Construction Underway on Bicycle Pathways and Pedestrian Improvements
Bicycles are one of the quickest ways to get downtown from the Westside, and the City of Santa Barbara is working on a clear and safe route that extends all the way to Milpas Street. In addition to clearly marked bicycle paths, new pedestrian improvements on the Westside will include crosswalks, street lighting, realigned traffic signs, and speed humps to slow car traffic.
At its farthest points, the new biking route will begin at Gillespie and Mission streets and run in a zig-zag pattern across town to Nopal and Canon Perdido streets, where it will join up with a pathway also under construction on the Eastside. A new line of bollards, like the black chess pieces that mark the State Street Promenade, will separate cyclists from traffic across the Micheltorena Bridge to Castillo Street.
Within the Westside, Gillespie and San Pascual are designated “bike friendly streets,” explained the city’s bike traffic czar Jessica Grant. Stop signs will be realigned to let traffic flow along the two narrow streets from Mission to Anapamu, with landscape peninsulas — raised speed humps occasionally in between two tree planters — on certain blocks to decrease speeding.
New four-way stops will crop up at major intersections, and new traffic diverters — brick medians that allow bicycles to filter through — will be implemented at Mission, Sola, and Valerio intersections. All of Gillespie will be a class III bike lane, with green bicycle “sharrows” to indicate the bike route and remind drivers to share the road.
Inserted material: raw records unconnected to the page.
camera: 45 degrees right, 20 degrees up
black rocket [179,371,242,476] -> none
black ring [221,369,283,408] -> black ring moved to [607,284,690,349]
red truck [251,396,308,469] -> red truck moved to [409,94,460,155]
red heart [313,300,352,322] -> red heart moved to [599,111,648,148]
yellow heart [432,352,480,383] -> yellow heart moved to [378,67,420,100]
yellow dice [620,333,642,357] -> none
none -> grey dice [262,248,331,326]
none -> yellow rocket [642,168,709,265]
One of the biggest community concerns is at Mission, San Pascual, and Modoc Road, where cars headed for the highway meet kids going to school. A new one-block bike path and a set of raised islands should help bicycles and pedestrians get through left-hand turn dangers, to a big set of crosswalks and the Modoc bike path.
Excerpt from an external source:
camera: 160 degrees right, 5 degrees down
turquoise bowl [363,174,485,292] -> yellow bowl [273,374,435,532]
Another area residents wanted resolved was Micheltorena and Almond Avenue by Super Cuca’s. Derrick Bailey, a city traffic engineer, explained that Almond was narrow but high in traffic; there was little room for cyclists. To remedy this, a raised median and a crosswalk would restrict left turns — cutting down vehicle traffic — and provide a safe refuge for bikers and pedestrians crossing the road.
Parking is a daily struggle in the area, and residents staunchly rejected most parking removal proposals during community workshops. To avoid solutions like one-way streets or protected bike lanes, the various new medians and speed humps reduced the need to remove parking spots. Nonetheless, about 13 parking spaces were lost on the Westside, while a few may be added.
On Castillo, a one-way street that meets the Micheltorena bike path, 13 parking spaces were sacrificed for a bike lane that goes against the flow of traffic. The lane allows cyclists coming from downtown to avoid Bath Street, which has no bike lane.
Heather Deutsch, executive director of MOVE Santa Barbara County, highlighted that a safe and efficient biking route is part of an equitable transportation system that allows for walking, biking, and driving. In response to irritable NextDoor posts about this project being anti-car, Deutsch stated: “Driving is bad for climate change, bad for air quality, for walkers and bikers, and it’s also very expensive to build driving facilities. Driving takes up a lot of space and it’s not moving many people…. This project will help balance that.”
The Westside Community Paseos Project grew from Santa Barbara’s 2016 Bicycle Master Plan and is consistent with the Vision Zero Strategy which aims to eliminate all traffic related fatalities and injuries in Santa Barbara. Funded by an Active Transportation Grant, which is geared toward projects that increase walking and biking, the Westside Project will cost $4.5 million. The construction is taking place in phases, and has seen recent weather delays, but is projected to last eight more months.